Providers thus questioned the benefit of data reporting, and some openly queried its fundamental purpose. This suspicion was in part attributed to managers’ failure to articulate the reasons for data requests or give feedback; this “one-way” information sharing was said to underlie providers’ wariness:

Nobody starts with the “why” … [so] practices … can’t really see a connection between telling [reporting] they’re running on this number of GPs and practice nurses, with anyone actually being able to help them … so they don’t see … that connection at all and … I don’t think it’s been really attempted to articulate [it]. (Pan-regional GP Lead 6)

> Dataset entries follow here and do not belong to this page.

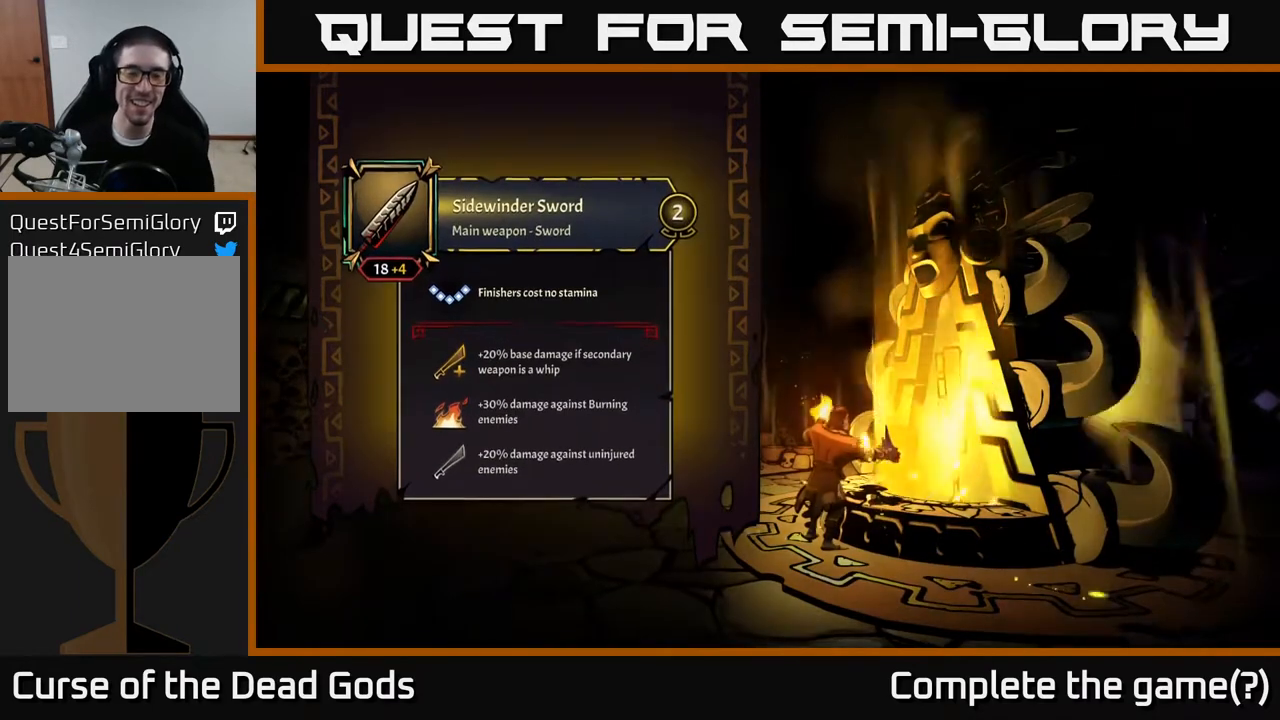
{"buttons": [], "left_stick": "center", "right_stick": "center", "events": []}
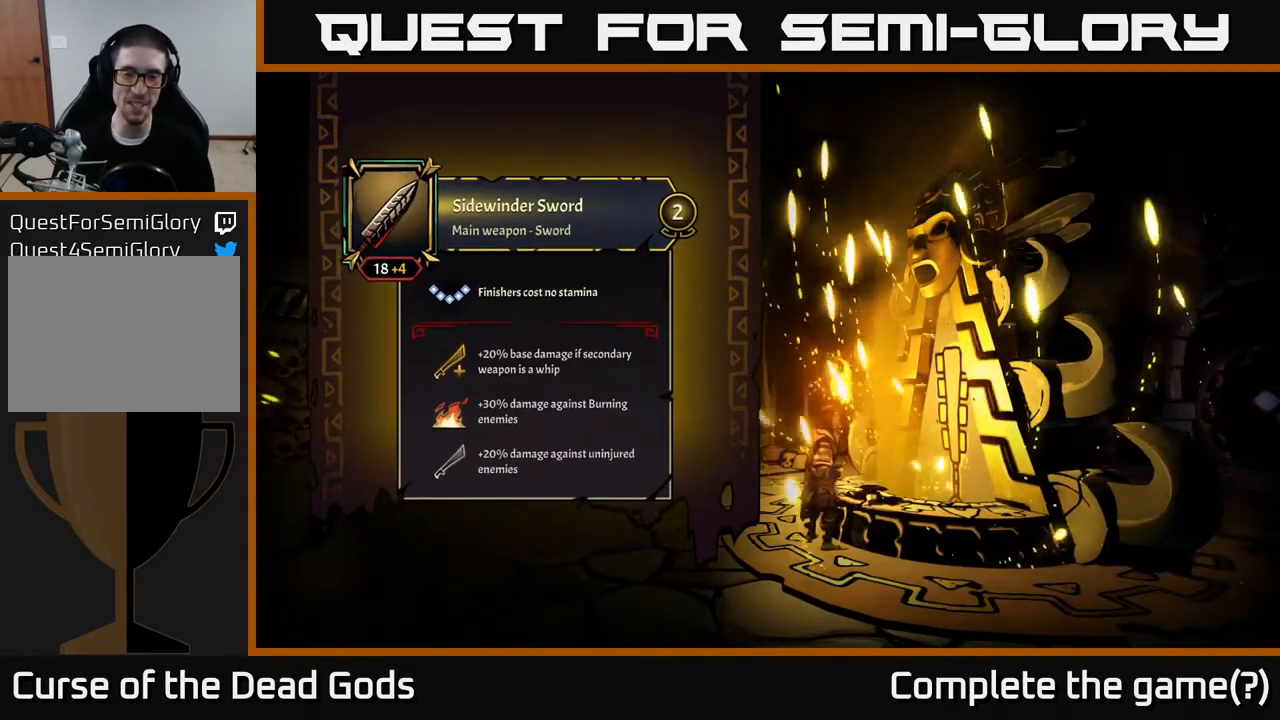
{"buttons": [], "left_stick": "center", "right_stick": "center", "events": []}
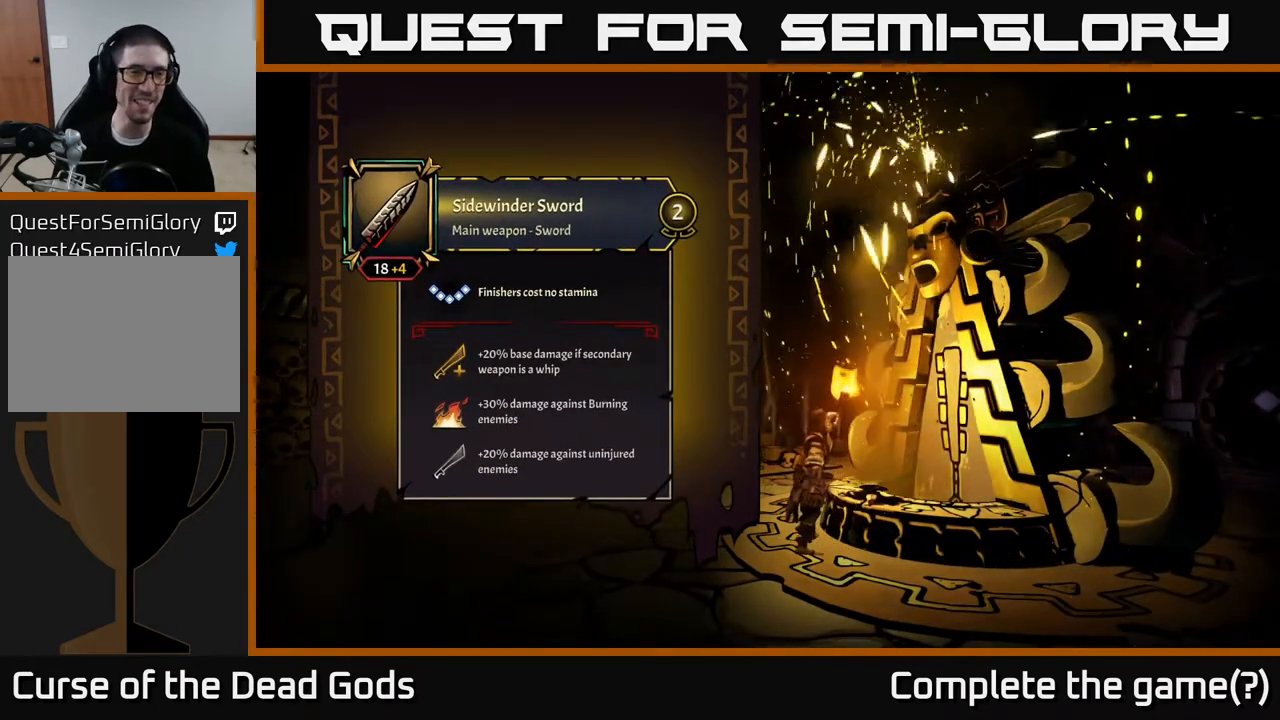
{"buttons": [], "left_stick": "center", "right_stick": "center", "events": []}
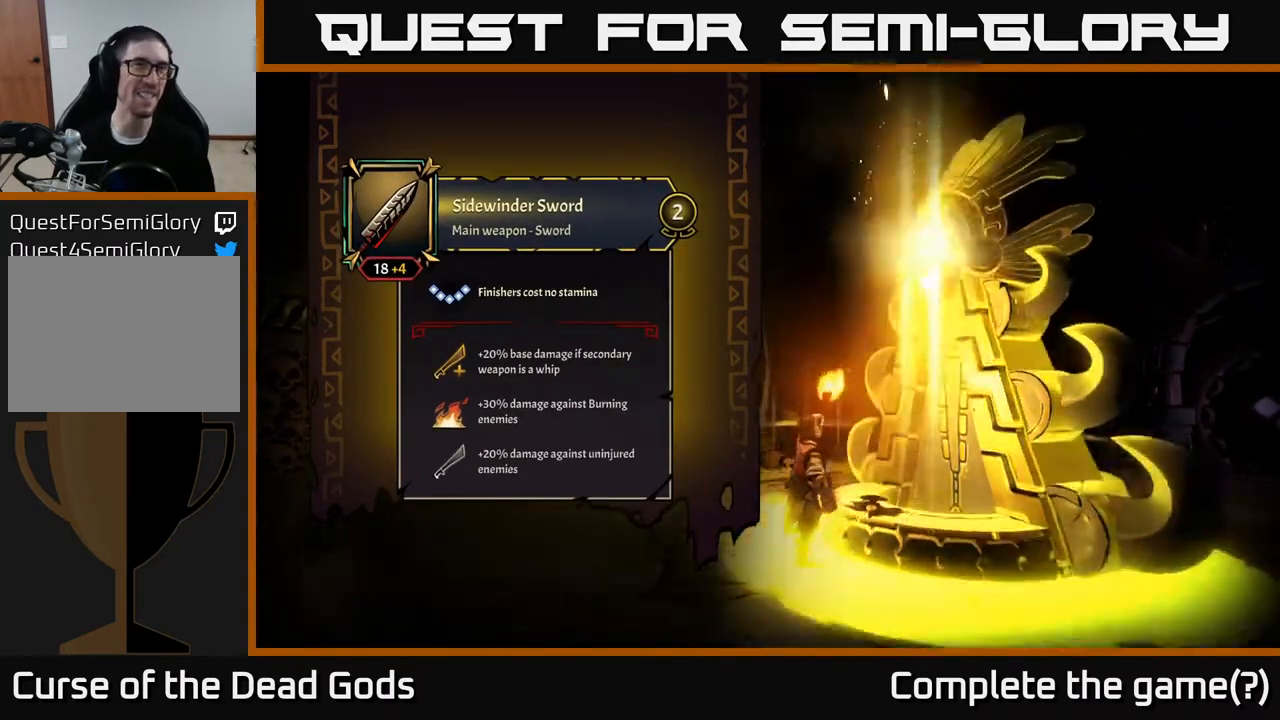
{"buttons": [], "left_stick": "center", "right_stick": "center", "events": []}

It’s one of those things that just sits in a black hole … I kind of know that as long as there is a tick in the box next to the practice’s name, most of the time [NHS England], are not going to look at the detail. (Practice Manager 1, Area 2)

Some managers thus believed the absence of a clear quid pro quo for practices was the main driver of resistant attitudes. The solution to this resistance would be to ensure practices “physically get something back” (CCG Lead 2, Area 5), such as feedback on returns to leverage practice income and “all of a sudden they will find a way” (CCG Lead 3, Area 5):

If people think we’re collecting all this data, and it goes into a big black hole … people get well and truly naffed off [annoyed]. So there has to be some feedback about value and it has to fight the corner for primary care as well, for a resource. (Neighbourhood Lead 2, Area 1)

In questioning the benefits and fundamental purpose of transparent workforce data reporting, providers edged towards articulating a “deeper” form of resistance to measurement. This points towards underlying issues of suspicion and mistrust of managers’ motives; however, by inferring that solutions lay only in providing feedback or incentivising the reporting process, managers again failed to adequately diagnose and address this second form of resistance.

Concerns voiced about the “actual” purpose of workforce data requests signalled a third, more political tension in data reporting, centring on the relationship between stakeholders and arising from unclear and even hidden agendas on both sides – “root” resistance.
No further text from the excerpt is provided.